-1

I have a foreach() that loops through 15 reports and generates a PDF for each. The PDF generation process is slow (3 seconds each). But if I could generate them all concurrently with threads, maybe all 15 could be done in 4-5 seconds total. One constraint is that the function must not return until ALL pdfs have generated. Also, will 15 concurrent worker threads cause problems or instability for dotnet/windows?

Here is my pseudocode:

private void makePDFs(string path) {
  string[] folders = Directory.GetDirectories(path);

  foreach(string folderPath in folders) {
     generatePDF(...);   
   }

   // DO NOT RETURN UNTIL ALL PDFs HAVE BEEN GENERATED
 }
}

What is the simplest way to achieve this?

Andrei
  • 42,814
  • 35
  • 154
  • 218
HerrimanCoder
  • 6,835
  • 24
  • 78
  • 158

3 Answers3

4

The most straightforward approach is to use Parallel.ForEach:

private void makePDFs(string path)
{
    string[] folders = Directory.GetDirectories(path);

    Parallel.ForEach(folders, (folderPath)  => 
      {
          generatePDF(folderPath);   
      };

    //WILL NOT RETURN UNTIL ALL PDFs HAVE BEEN GENERATED
}

This way you avoid having to create, keep track of, and await each separate task; the TPL does it all for you.

John Wu
  • 50,556
  • 8
  • 44
  • 80
  • John, this looks promising, but inside my generatePDF() function is a call to HttpContext.Current, which is null when inside the context of Parallel.ForEach(). When I run it the old (slow) way, I'm able to reference this object without errors. Any ideas? – HerrimanCoder Sep 15 '17 at 17:28
  • You've run into [this issue](https://stackoverflow.com/questions/26710980/parallel-foreach-error-httpcontext-current). What data elements do you need from `HttpContext`? – John Wu Sep 15 '17 at 17:31
  • When I pass in HtttpContext things go wrong, even though it's not null, the same context keeps getting reused, and the URL that the PDF generator points to seems to be the same each time. I'm going to accept your answer and open a new question, because it's tangential now at this point. At the core, Parallel.ForEach() does its job nicely! – HerrimanCoder Sep 15 '17 at 21:51
  • I wouldn't try to clone HttpContext. Instead, extract the values you need as primitive types, e.g. if you need to know a cookie value, extract it in the main thread and pass it as a string. HttpContext is bound to the thread (sort of, it's complicated). – John Wu Sep 15 '17 at 21:59
  • It's not a matter of getting values, but more a matter of needing to run `Server.Execute()` inside the worker threads. I just wrote up the whole issue here, would love if you could take a peek: https://stackoverflow.com/questions/46248148/how-to-safely-use-server-execute-inside-a-worker-thread – HerrimanCoder Sep 15 '17 at 22:21
2

You need to get a list of tasks and then use Task.WhenAll to wait for completion

var tasks = folders.Select(folder => Task.Run(() => generatePDF(...)));
await Task.WhenAll(tasks);

If you can't or don't want to use async/await you can use:

Task.WaitAll(tasks);

It will block current thread until all tasks are completed. So I'd recommend to use the 1st approach if you can.
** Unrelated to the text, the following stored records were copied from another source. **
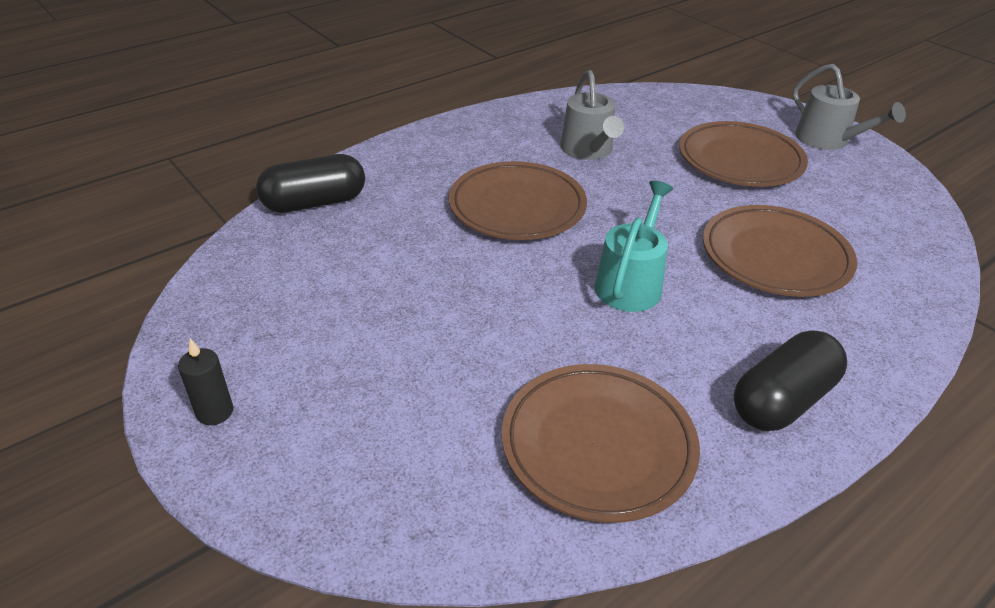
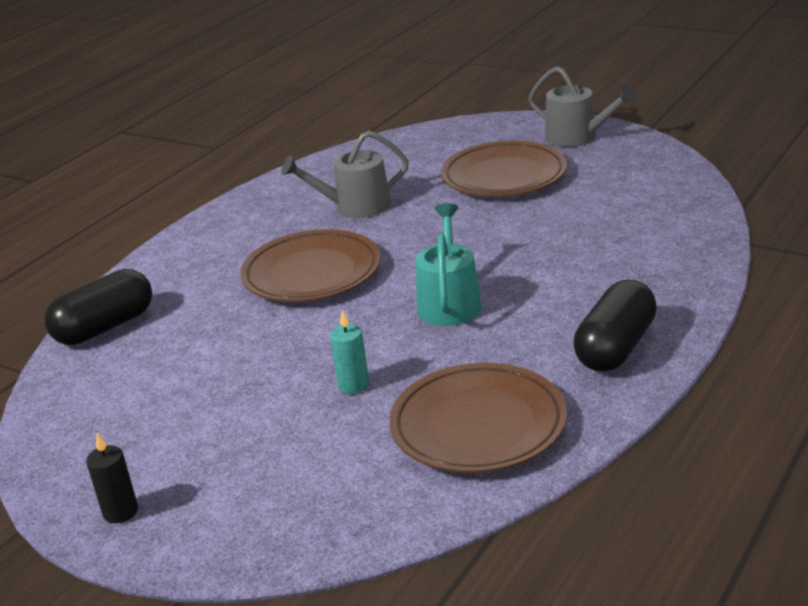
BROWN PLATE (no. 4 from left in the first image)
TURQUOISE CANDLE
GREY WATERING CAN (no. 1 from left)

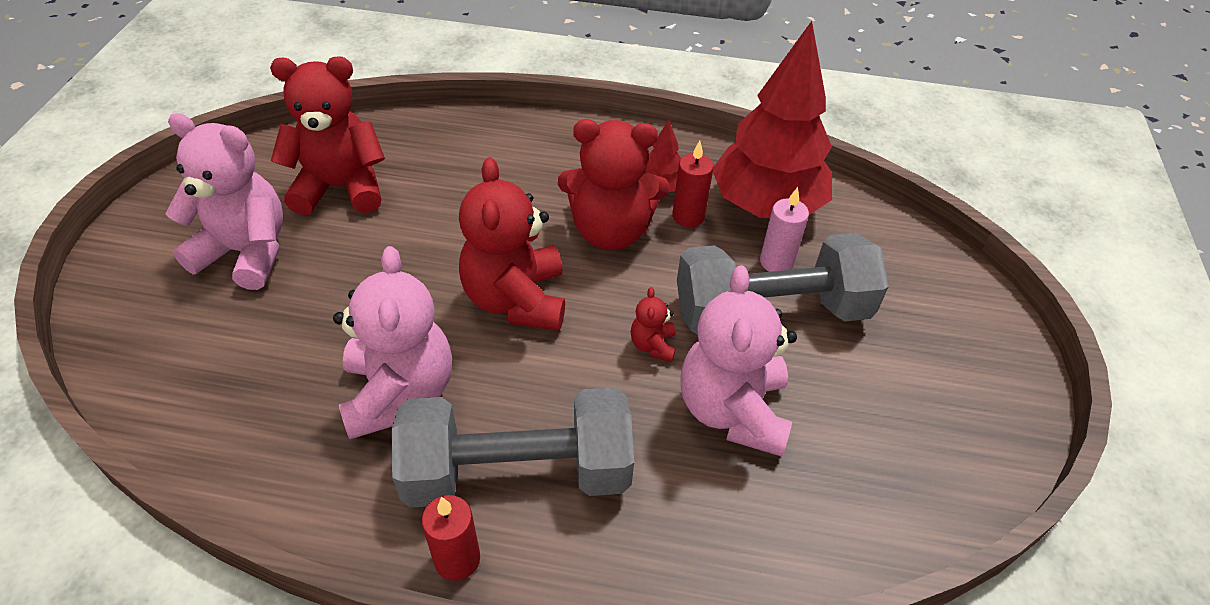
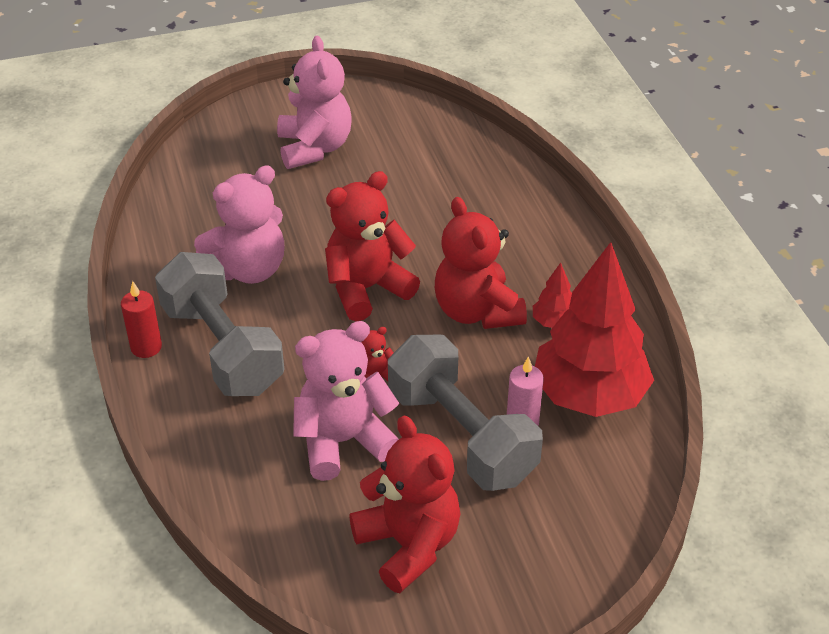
RED CANDLE (no. 2 from left in the first image)
RED TEDDY BEAR (no. 3 from left)

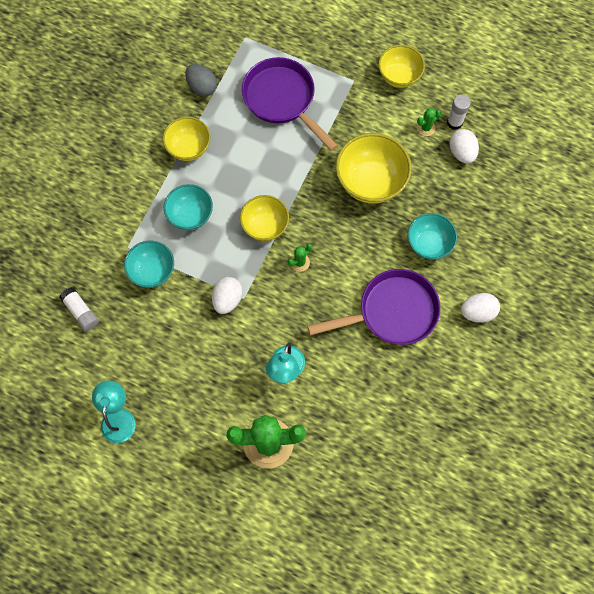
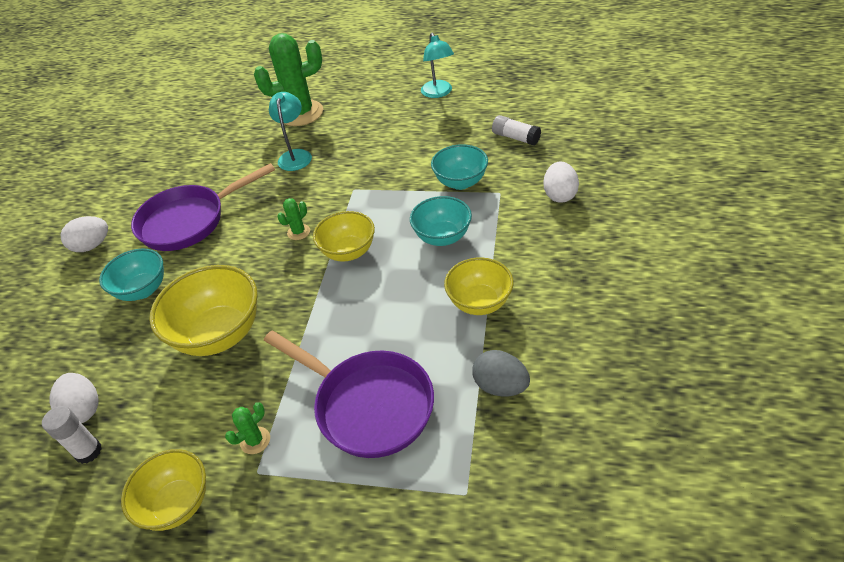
WHITE EGG (no. 3 from left)
GREEN CACTUS (no. 1 from left)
You can also run your PDF generation in parallel using Parallel C# class:

Parallel.ForEach(folders, folder => generatePDF(...));

Please see this answer to choose which approach works the best for your problem.

Andrei
  • 42,814
  • 35
  • 154
  • 218
0

.NET has a handy method just for this: Task.WhenAll(IEnumerable<Task>) It will wait for all tasks in the IEnumerable to finish before continuing. It is an async method, so you need to await it.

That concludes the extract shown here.